Loss is a broad term which can refer to a variety of situations — loss of a family member, loss of routine, loss of stability at work or home, loss of respect (either from others or yourself), or even loss of hope. Hurt can be caused by feeling defeat, injustice, helplessness, disappointment or a need for respect.
Due to the aggressive, unsettling nature of anger, not expressing anger or suppressing it may seem like a good solution. The result of suppressed anger, aside from increased stress levels, can be a breakdown in relationships (of all varieties) due to passive-aggressive behavior and/or a buildup of resentment.
High blood pressure, stress, and depression are also possible consequences of unresolved anger. However letting anger freely express itself isn’t the ideal choice either. There’s a significant link between uncontrolled expression of anger and increases in aggression over time. It also offers no true resolution. Society seems to deserve some of the blame for how we manage our emotions, conforming to social norms and being amicable at all times is almost forced upon us. Feeling sad or angry is generally shunned, and these “negative” emotions are just part of a healthy emotional spectrum. (That’s without even getting into the issues that can arise from social media.)
Identifying why you feel angry is critical in the anger management process. Anger does have a purpose. Our negative emotions can be powerful motivators. However, the American Psychological Association states excessive anger is associated with health risks, and this is applicable to all forms of anger. So it’s important to embrace anger, pick it apart, and see what makes it tick and then find a way to diffuse it.

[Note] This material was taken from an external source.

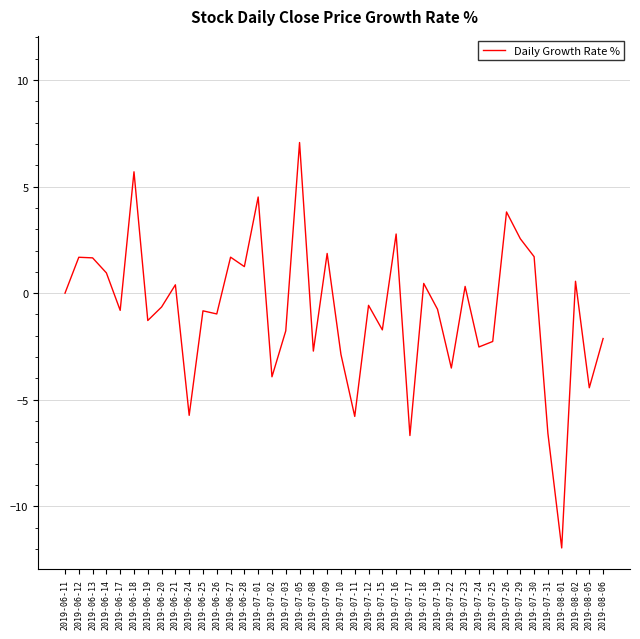

Between 2019-07-11 and 2019-06-12, which is larger?

2019-06-12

Drowning your sorrows in alcohol, or using substances to soften or escape from reality, can be a tempting option for people who have difficulty expressing themselves. It’s just as alluring for those who may be capable of working through their feelings, but are overwhelmed or isolated. It’s great to tout the benefits of talking about and working through your anger, but this assumes you have someone you trust enough to be open with.

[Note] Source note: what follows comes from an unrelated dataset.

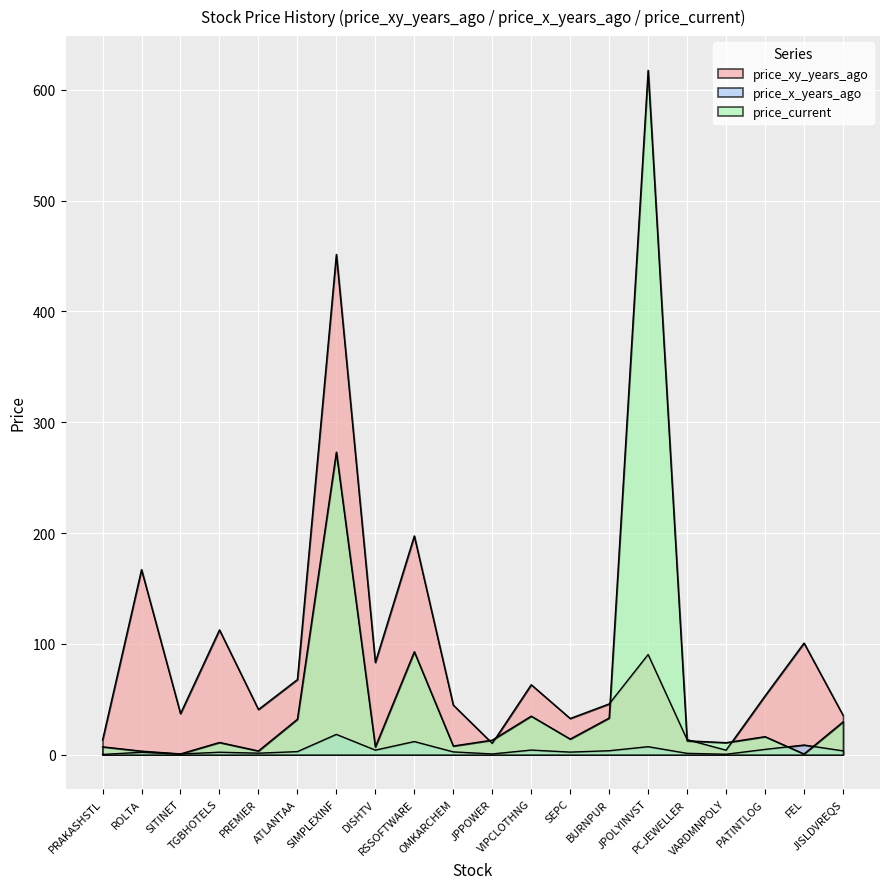

How many data points in price_x_years_ago are less than 2?

6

When dealing with feelings of anger, many people turn to alcohol, which is an addictive and damaging substance that’s well known for its detrimental effects on emotions. Research on cannabis, now legal in some parts of the world, is more promising as a treatment for anger, but still seems full of contradictions. Early studies suggest that CBD has been seen to improve mood disorders. Other research associates cannabis consumption with an increased risk of mood disorders. Turning to any recreational substance in an attempt to manage emotions isn’t a good decision (unless prescribed by a medical professional). Alcohol abuse is especially high risk in terms of its negative influence of quality of life and health.
There’s not much evidence available to base a theory of how exactly cannabis interacts with anger. What is definite, however, is that excessive use won’t aid in the healthy expression and management of this volatile emotion. One research group, for example, found that an increase in cannabis consumption corresponds with a (small) increase in the frequency of violence. In small doses at the right ratios of CBD to THC, it has been associated with beneficial effects on anxiety, high blood pressure, and as an aid to sleep (although this may be mediated via the cannabinoid CBG). With anger, it might be best to seek alternative ways of management.